Requirement: Filter the entries beneath this task, copying only the lines that hold the word "owner".

Excerpted data:
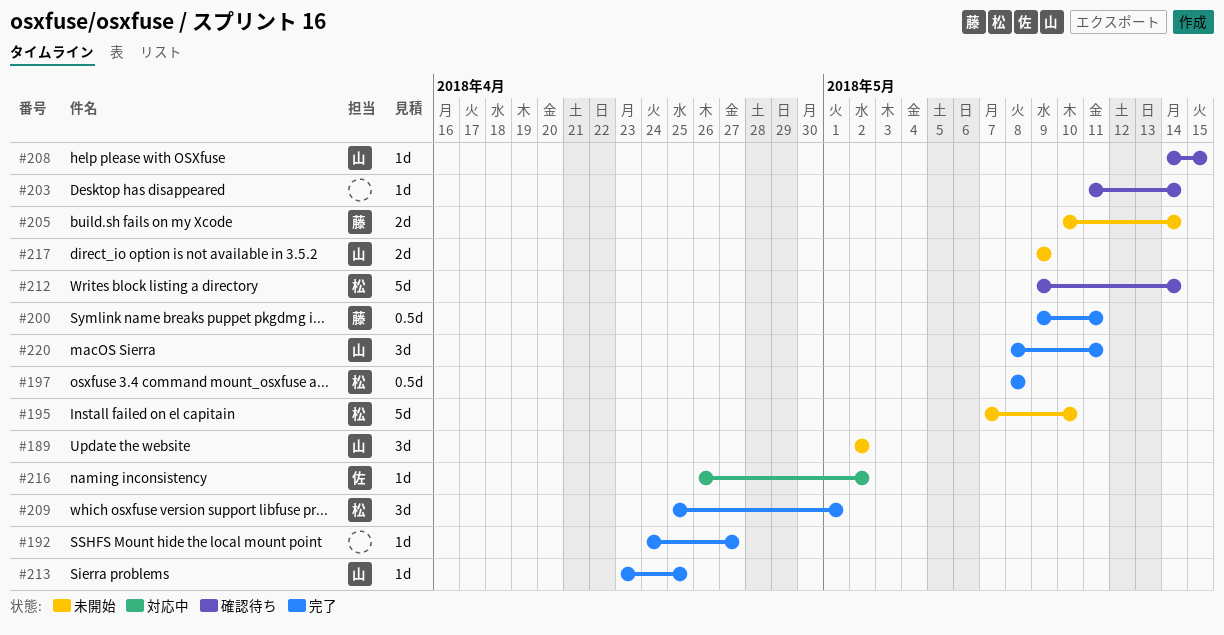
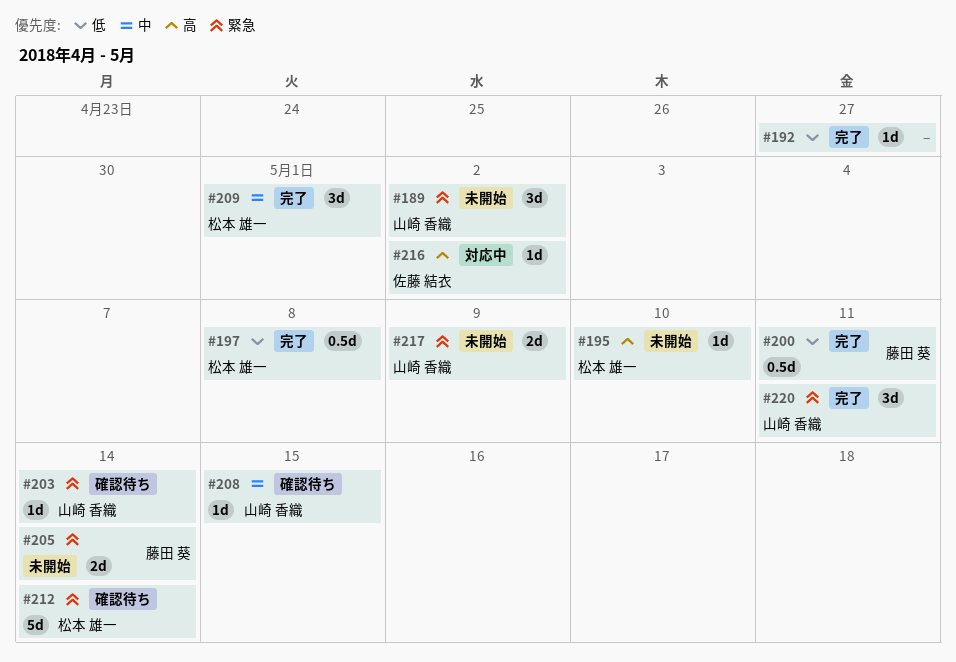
#195, estimate: 5d -> 1d
#203, owner: none -> 山崎 香織
#213: present -> none

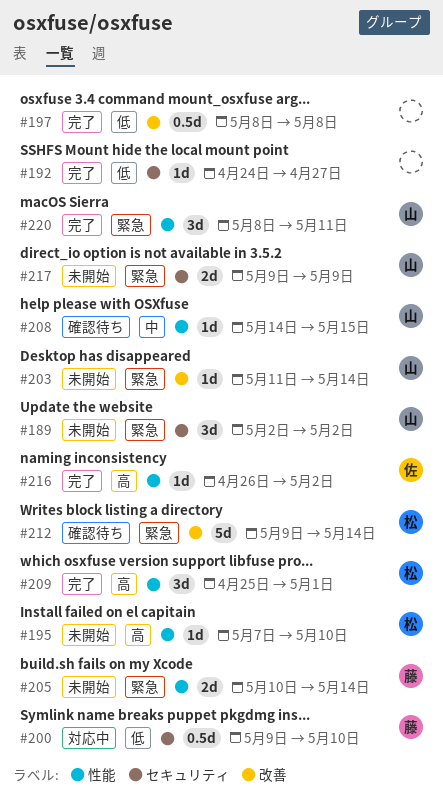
#197, owner: 松本 雄一 -> none
#200, status: 完了 -> 対応中
#200, due: May 11 -> May 10
#203, status: 確認待ち -> 未開始
#209, priority: 中 -> 高
#216, status: 対応中 -> 完了

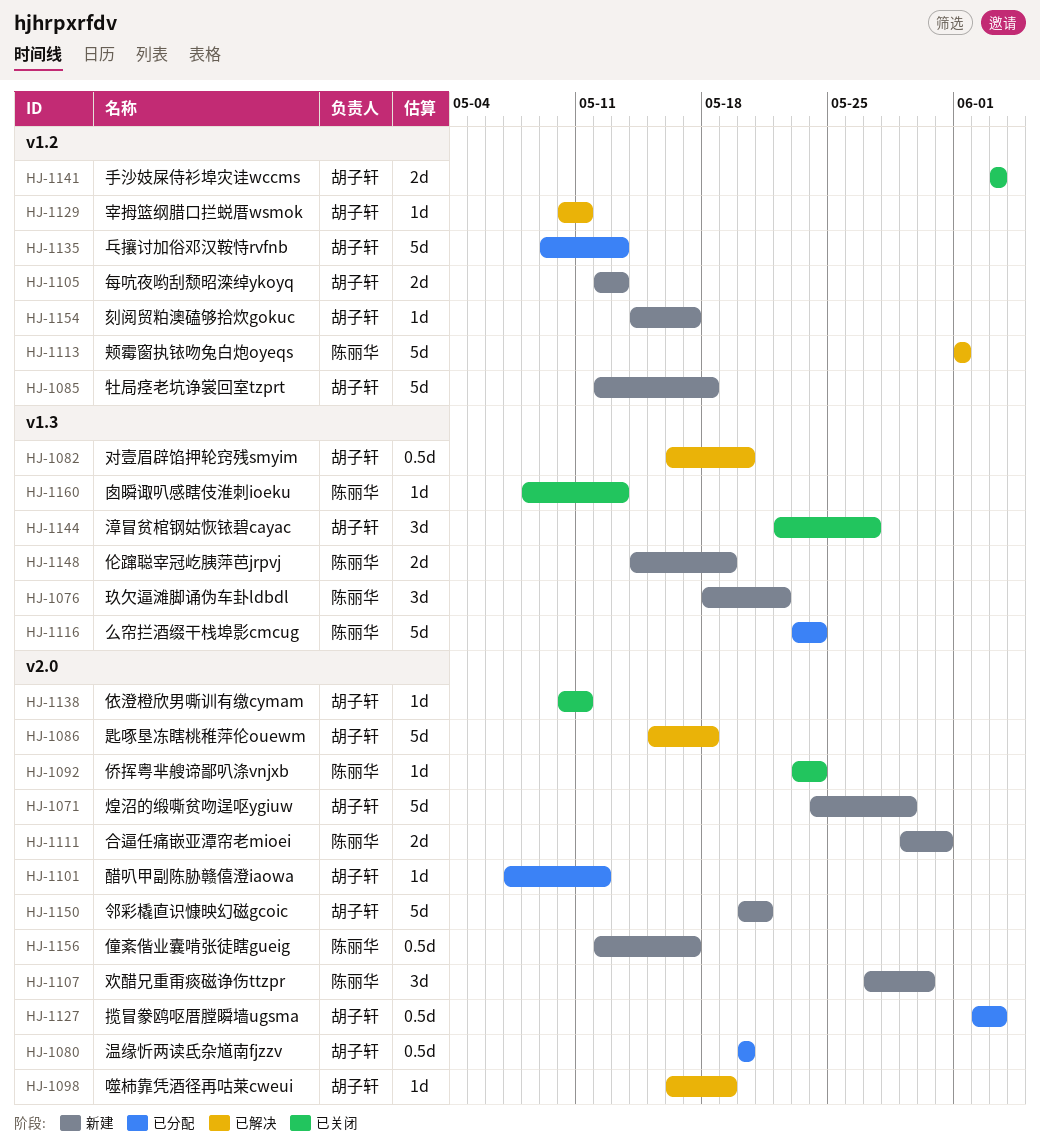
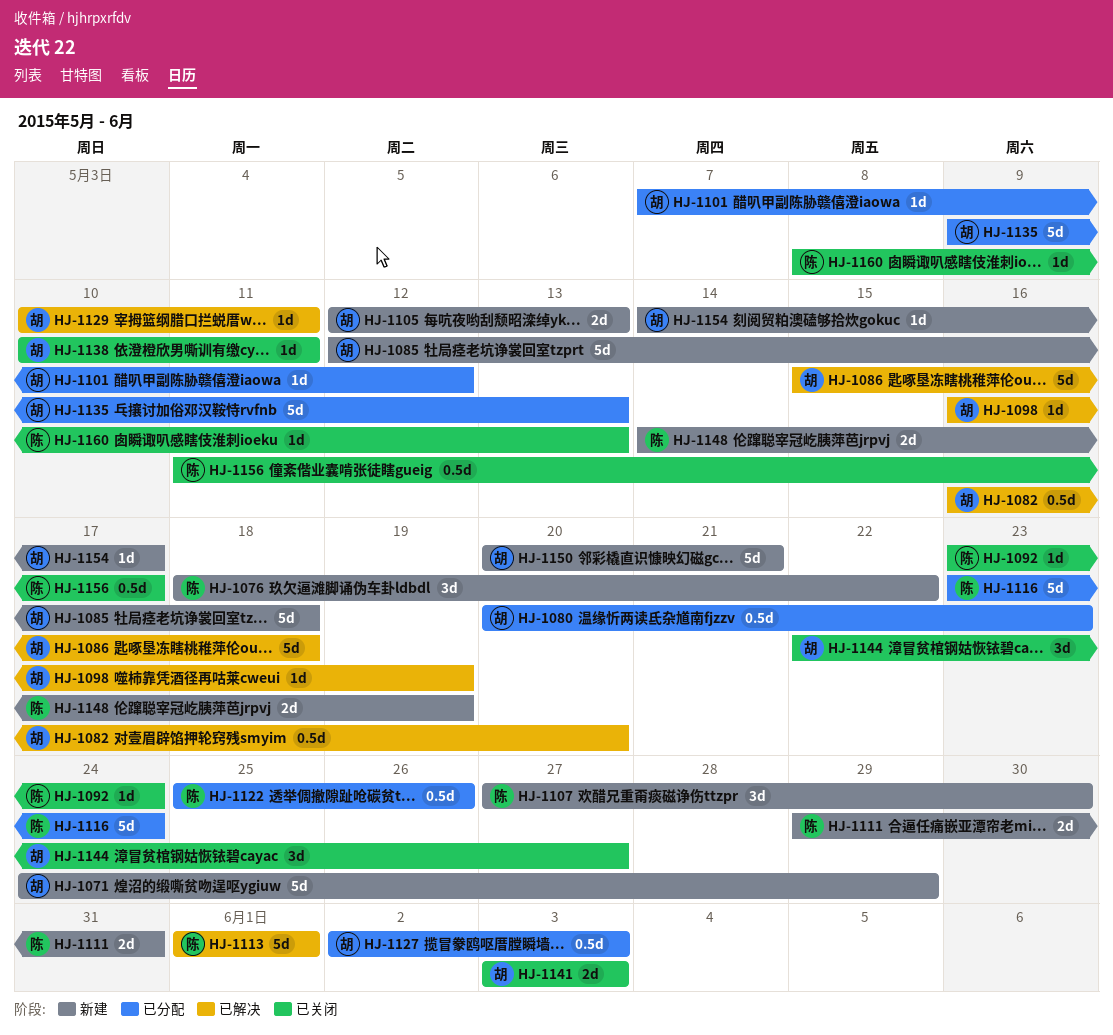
HJ-1080, due: May 20 -> May 23
HJ-1122: none -> present
HJ-1156, status: 新建 -> 已关闭
HJ-1156, start: May 12 -> May 11

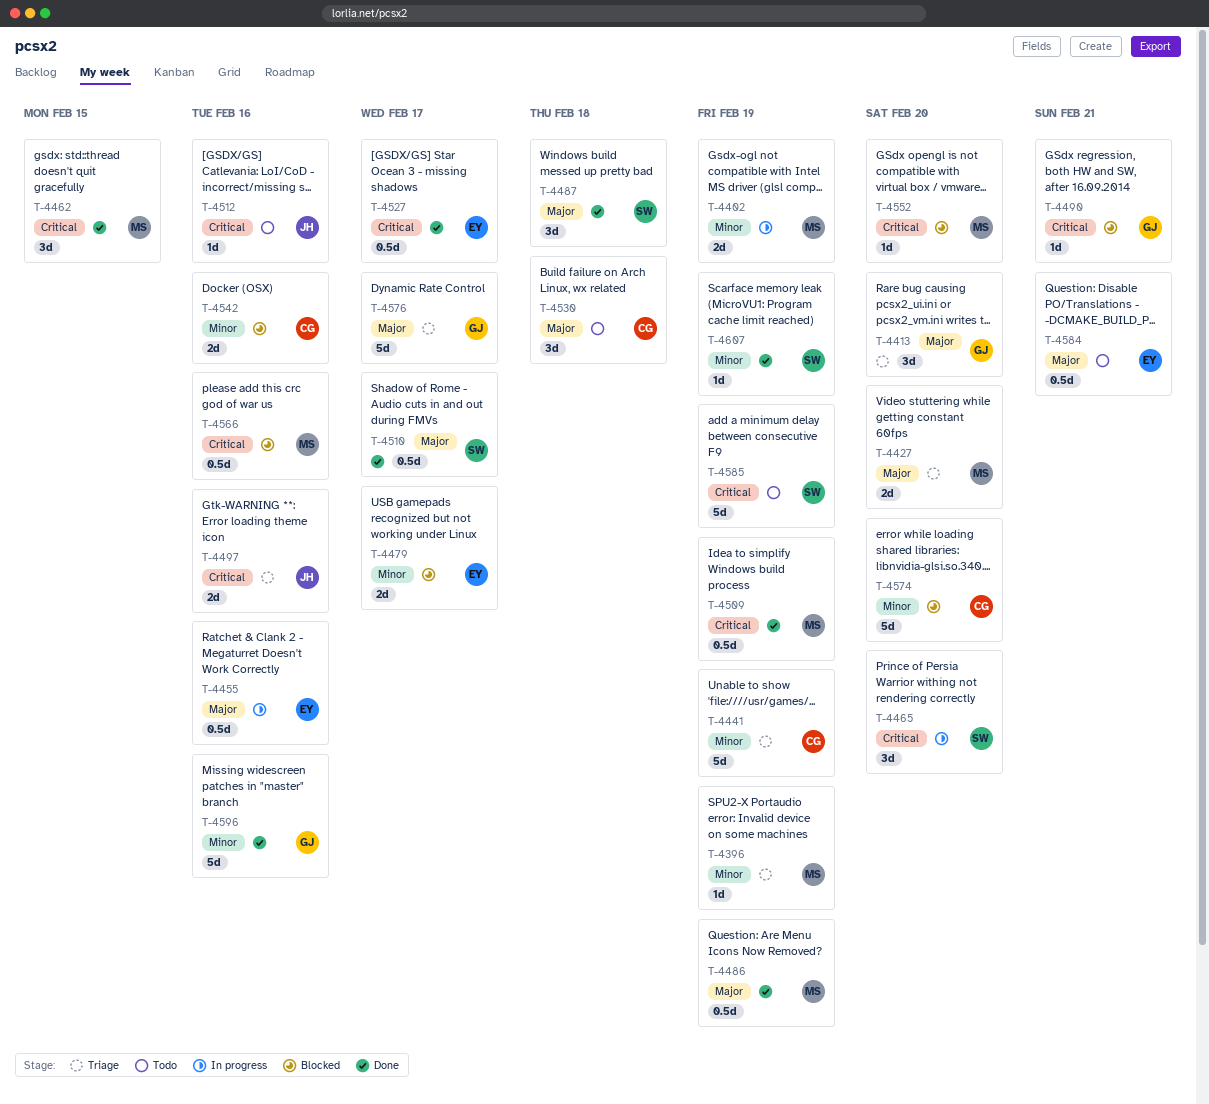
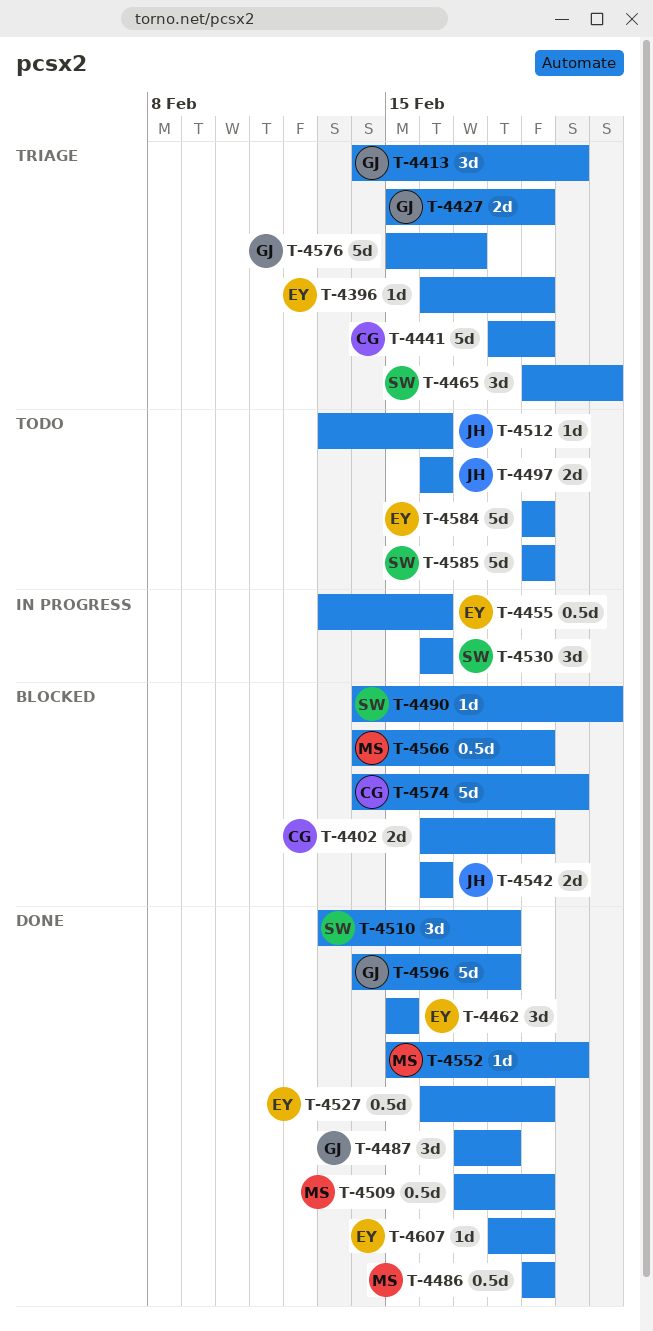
T-4396, owner: MS -> EY
T-4402, status: In progress -> Blocked
T-4402, owner: MS -> CG
T-4427, owner: MS -> GJ
T-4427, due: Feb 20 -> Feb 19
T-4462, owner: MS -> EY
T-4465, status: In progress -> Triage
T-4465, due: Feb 20 -> Feb 21
T-4479: present -> none
T-4487, owner: SW -> GJ
T-4490, owner: GJ -> SW
T-4497, status: Triage -> Todo
T-4510, estimate: 0.5d -> 3d
T-4510, due: Feb 17 -> Feb 18
T-4527, due: Feb 17 -> Feb 19
T-4530, status: Todo -> In progress
T-4530, owner: CG -> SW
T-4530, due: Feb 18 -> Feb 16
T-4542, owner: CG -> JH
T-4552, status: Blocked -> Done
T-4566, due: Feb 16 -> Feb 19
T-4584, estimate: 0.5d -> 5d
T-4584, due: Feb 21 -> Feb 19
T-4596, due: Feb 16 -> Feb 18
T-4607, owner: SW -> EY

Solution for this task:
#203, owner: none -> 山崎 香織
#197, owner: 松本 雄一 -> none
T-4396, owner: MS -> EY
T-4402, owner: MS -> CG
T-4427, owner: MS -> GJ
T-4462, owner: MS -> EY
T-4487, owner: SW -> GJ
T-4490, owner: GJ -> SW
T-4530, owner: CG -> SW
T-4542, owner: CG -> JH
T-4607, owner: SW -> EY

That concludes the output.